Noraida from the Philippines dropped out of school before she was eight years old. At 13, she migrated abroad and became a domestic worker. Well treated by her employers, she would even travel home on holiday and provided much-needed financial support to her family.

She was not so lucky with her third employer. She worked day and night, but nothing seemed to please the lady of the house. Exploited and physically abused, Noraida eventually managed to escape to her home country – bruised and empty-handed.

Filipino migrant workers are reunited with their families following conflict in Lebanon in 2006. © IOM Photo/Angelo JacintoThe story of Noraida was retold by the Deputy Executive Director of the United Nations Population Fund, Purnima Mane, at a symposium on “Migration and Youth: Harnessing Opportunities for Development”, held recently at the United Nations in New York.  Migrant children who work are extremely vulnerable to abuse and exploitation, particularly as they are likely to be in an irregular situation in the country of employment, she explained. Participants in the symposium noted that protection of human rights was a prerequisite for the successful integration of young migrants.

An ever-growing number of young people are crossing national borders. Their motivation is an often complex mixture of the need for protection and the desire for opportunity due to unemployment, conflict and economic hardship. This increase in migration by young people has been fostered by the global explosion in communication technologies.

The United Nations estimates that 214 million people – three per cent of the world’s population – are now living outside their countries of origin. About 35 million of these are between the ages of 10 and 24.

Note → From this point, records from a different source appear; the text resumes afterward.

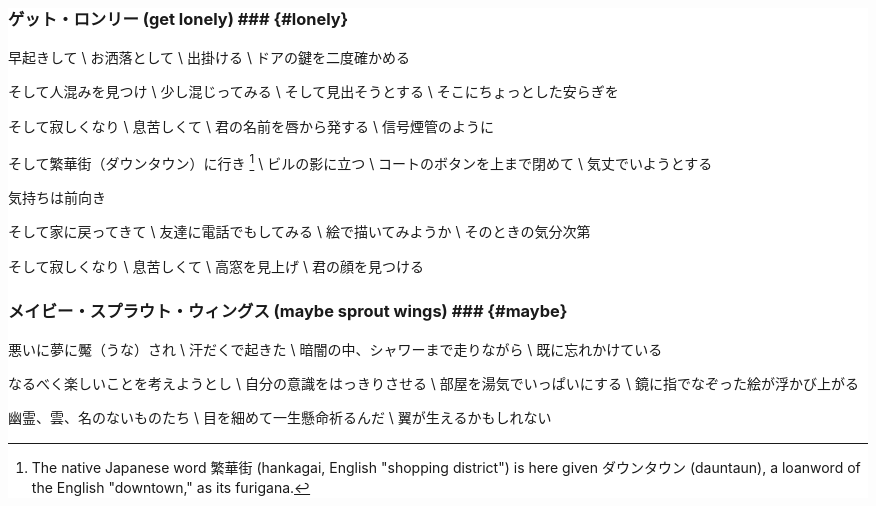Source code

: 
### ゲット・ロンリー (get lonely) ### {#lonely}

早起きして   \\
お洒落として   \\
出掛ける   \\
ドアの鍵を二度確かめる

そして人混みを見つけ   \\
少し混じってみる   \\
そして見出そうとする   \\
そこにちょっとした安らぎを

そして寂しくなり   \\
息苦しくて   \\
君の名前を唇から発する   \\
信号煙管のように

そして繁華街（ダウンタウン）に行き [^hankagai]  \\
ビルの影に立つ   \\
コートのボタンを上まで閉めて   \\
気丈でいようとする

[^hankagai]:
    The native Japanese word 繁華街 (hankagai, English "shopping district") is
    here given ダウンタウン (dauntaun), a loanword of the English "downtown," as
    its furigana.

気持ちは前向き

そして家に戻ってきて   \\
友達に電話でもしてみる   \\
絵で描いてみようか   \\
そのときの気分次第

そして寂しくなり   \\
息苦しくて   \\
高窓を見上げ   \\
君の顔を見つける


### メイビー・スプラウト・ウィングス (maybe sprout wings) ### {#maybe}

悪いに夢に魘（うな）され   \\
汗だくで起きた   \\
暗闇の中、シャワーまで走りながら   \\
既に忘れかけている

なるべく楽しいことを考えようとし   \\
自分の意識をはっきりさせる   \\
部屋を湯気でいっぱいにする   \\
鏡に指でなぞった絵が浮かび上がる

幽霊、雲、名のないものたち   \\
目を細めて一生懸命祈るんだ   \\
翼が生えるかもしれない


[Get Lonely]:       ../lonely.html
[Andrew Fazzari]:   http://www.andrewfazzari.com/
[furigana]:         https://en.wikipedia.org/wiki/Furigana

A study released by the United Nations Human Rights office last September found that the migration of children is usually considered within the framework of the migration of adults, with the effect that the distinct vulnerabilities of children are disregarded by national migration laws. However, as pointed out at the symposium, migrant children have special needs and status.  “International law provides that all children affected by migration should be seen and protected as children first and foremost, rather than letting their migratory or other status, or indeed that of their parents, dictate their access to protection,” said Assistant Secretary-General for Human Rights, Ivan Šimonović.

“Young people have a higher propensity to take risks, migrate and adapt. Unfortunately, they are also more vulnerable to abuse and exploitation,” said the President of the United Nations General Assembly, Joseph Deiss.

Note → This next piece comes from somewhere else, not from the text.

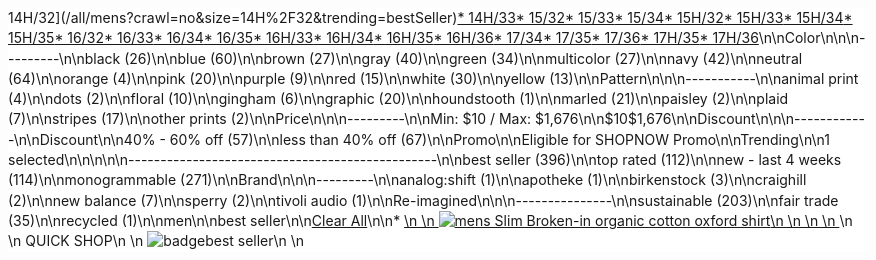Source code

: 14H/32](/all/mens?crawl=no&size=14H%2F32&trending=bestSeller)[*   14H/33](/all/mens?crawl=no&size=14H%2F33&trending=bestSeller)[*   15/32](/all/mens?crawl=no&size=15%2F32&trending=bestSeller)[*   15/33](/all/mens?crawl=no&size=15%2F33&trending=bestSeller)[*   15/34](/all/mens?crawl=no&size=15%2F34&trending=bestSeller)[*   15H/32](/all/mens?crawl=no&size=15H%2F32&trending=bestSeller)[*   15H/33](/all/mens?crawl=no&size=15H%2F33&trending=bestSeller)[*   15H/34](/all/mens?crawl=no&size=15H%2F34&trending=bestSeller)[*   15H/35](/all/mens?crawl=no&size=15H%2F35&trending=bestSeller)[*   16/32](/all/mens?crawl=no&size=16%2F32&trending=bestSeller)[*   16/33](/all/mens?crawl=no&size=16%2F33&trending=bestSeller)[*   16/34](/all/mens?crawl=no&size=16%2F34&trending=bestSeller)[*   16/35](/all/mens?crawl=no&size=16%2F35&trending=bestSeller)[*   16H/33](/all/mens?crawl=no&size=16H%2F33&trending=bestSeller)[*   16H/34](/all/mens?crawl=no&size=16H%2F34&trending=bestSeller)[*   16H/35](/all/mens?crawl=no&size=16H%2F35&trending=bestSeller)[*   16H/36](/all/mens?crawl=no&size=16H%2F36&trending=bestSeller)[*   17/34](/all/mens?crawl=no&size=17%2F34&trending=bestSeller)[*   17/35](/all/mens?crawl=no&size=17%2F35&trending=bestSeller)[*   17/36](/all/mens?crawl=no&size=17%2F36&trending=bestSeller)[*   17H/35](/all/mens?crawl=no&size=17H%2F35&trending=bestSeller)[*   17H/36](/all/mens?crawl=no&size=17H%2F36&trending=bestSeller)\n\nColor\n\n\n---------\n\n[](/all/mens?crawl=no&l_color=root-black&trending=bestSeller)black (26)\n\n[](/all/mens?crawl=no&l_color=root-blue&trending=bestSeller)blue (60)\n\n[](/all/mens?crawl=no&l_color=root-brown&trending=bestSeller)brown (27)\n\n[](/all/mens?crawl=no&l_color=root-gray&trending=bestSeller)gray (40)\n\n[](/all/mens?crawl=no&l_color=root-green&trending=bestSeller)green (34)\n\n[](/all/mens?crawl=no&l_color=root-multicolor&trending=bestSeller)multicolor (27)\n\n[](/all/mens?crawl=no&l_color=root-navy&trending=bestSeller)navy (42)\n\n[](/all/mens?crawl=no&l_color=root-neutral&trending=bestSeller)neutral (64)\n\n[](/all/mens?crawl=no&l_color=root-orange&trending=bestSeller)orange (4)\n\n[](/all/mens?crawl=no&l_color=root-pink&trending=bestSeller)pink (20)\n\n[](/all/mens?crawl=no&l_color=root-purple&trending=bestSeller)purple (9)\n\n[](/all/mens?crawl=no&l_color=root-red&trending=bestSeller)red (15)\n\n[](/all/mens?crawl=no&l_color=root-white&trending=bestSeller)white (30)\n\n[](/all/mens?crawl=no&l_color=root-yellow&trending=bestSeller)yellow (13)\n\nPattern\n\n\n-----------\n\n[](/all/mens?crawl=no&l_pattern=root-animal-print&trending=bestSeller)animal print (4)\n\n[](/all/mens?crawl=no&l_pattern=root-dots&trending=bestSeller)dots (2)\n\n[](/all/mens?crawl=no&l_pattern=root-floral&trending=bestSeller)floral (10)\n\n[](/all/mens?crawl=no&l_pattern=root-gingham&trending=bestSeller)gingham (6)\n\n[](/all/mens?crawl=no&l_pattern=root-graphic&trending=bestSeller)graphic (20)\n\n[](/all/mens?crawl=no&l_pattern=root-houndstooth&trending=bestSeller)houndstooth (1)\n\n[](/all/mens?crawl=no&l_pattern=root-marled&trending=bestSeller)marled (21)\n\n[](/all/mens?crawl=no&l_pattern=root-paisley&trending=bestSeller)paisley (2)\n\n[](/all/mens?crawl=no&l_pattern=root-plaid&trending=bestSeller)plaid (7)\n\n[](/all/mens?crawl=no&l_pattern=root-stripes&trending=bestSeller)stripes (17)\n\n[](/all/mens?crawl=no&l_pattern=root-other-prints&trending=bestSeller)other prints (2)\n\nPrice\n\n\n---------\n\nMin: $10 / Max: $1,676\n\n$10$1,676\n\nDiscount\n\n\n------------\n\nDiscount\n\n[](/all/mens?crawl=no&discount=40to60Off&trending=bestSeller)40% - 60% off (57)\n\n[](/all/mens?crawl=no&discount=lessThan40Off&trending=bestSeller)less than 40% off (67)\n\nPromo\n\n[](/all/mens?crawl=no&pmid=msg-30-off-full-price%2Cmsg-pam-promo%2Cmsg-30-off-sale~SHOPNOW&trending=bestSeller)Eligible for SHOPNOW Promo\n\nTrending\n\n1 selected[](/all/mens?crawl=no)\n\n\n\n\n------------------------------------------------\n\n[](/all/mens?crawl=no)best seller (396)\n\n[](/all/mens?crawl=no&trending=bestSeller,topRated)top rated (112)\n\n[](/all/mens?crawl=no&trending=bestSeller,newLast4Weeks)new - last 4 weeks (114)\n\n[](/all/mens?crawl=no&trending=bestSeller,monogrammable)monogrammable (271)\n\nBrand\n\n\n---------\n\n[](/all/mens?brand=ANALOG%3ASHIFT&crawl=no&trending=bestSeller)analog:shift (1)\n\n[](/all/mens?brand=APOTHEKE&crawl=no&trending=bestSeller)apotheke (1)\n\n[](/all/mens?brand=BIRKENSTOCK&crawl=no&trending=bestSeller)birkenstock (3)\n\n[](/all/mens?brand=CRAIGHILL&crawl=no&trending=bestSeller)craighill (2)\n\n[](/all/mens?brand=NEW%20BALANCE&crawl=no&trending=bestSeller)new balance (7)\n\n[](/all/mens?brand=SPERRY&crawl=no&trending=bestSeller)sperry (2)\n\n[](/all/mens?brand=TIVOLI%20AUDIO&crawl=no&trending=bestSeller)tivoli audio (1)\n\nRe-imagined\n\n\n---------------\n\n[](/all/mens?clothing=Sustainable&crawl=no&trending=bestSeller)sustainable (203)\n\n[](/all/mens?clothing=Fair%20Trade&crawl=no&trending=bestSeller)fair trade (35)\n\n[](/all/mens?clothing=Recycled&crawl=no&trending=bestSeller)recycled (1)\n\nmen[](/all/?crawl=no)\n\nbest seller[](/all/mens?crawl=no)\n\n[Clear All](/all/?crawl=no)\n\n*   [\n    \n    ![mens Slim Broken-in organic cotton oxford shirt](https://www.jcrew.com/s7-img-facade/BE996_WX0651_m?hei=640&crop=0,0,512,0)\n    \n    \n    \n    ](/m/mens/categories/clothing/shirts/broken-in-oxford/slim-broken-in-organic-cotton-oxford-shirt/MP461?display=standard&fit=Slim&color_name=university-stripe-rain&colorProductCode=BE996)\n    \n    QUICK SHOP\n    \n    ![badge](https://www.jcrew.com/s7-img-facade/TS)best seller\n    \n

“Irregular migrant children and youth can be prevented from gaining effective access to health care, including because of high costs or because they are reluctant to access health services due to fear of detection or deportation,” observed Šimonović. “Migrant children and their families can often be found living in substandard housing, whether because they cannot pay high rents, their legal status prevents them from renting legally or because they have joined diaspora communities that live in run-down and spatially segregated parts of the city.”

“Migrants in irregular situations are more vulnerable to abuse of their fundamental human rights, often being denied even the most basic labour protections, due process guarantees, personal security and access to health services,” said UNICEF’s Executive Director, Anthony Lake on behalf of the Global Migration Group, a collection of 14 UN entities, the World Bank and the International Organization for Migration. This Group organized the symposium which was followed by a General Assembly informal thematic debate on international migration and development. The General Assembly discussion focused on, among other things, how to safeguard the human rights of all migrants, and ensure their full social and economic integration in host countries.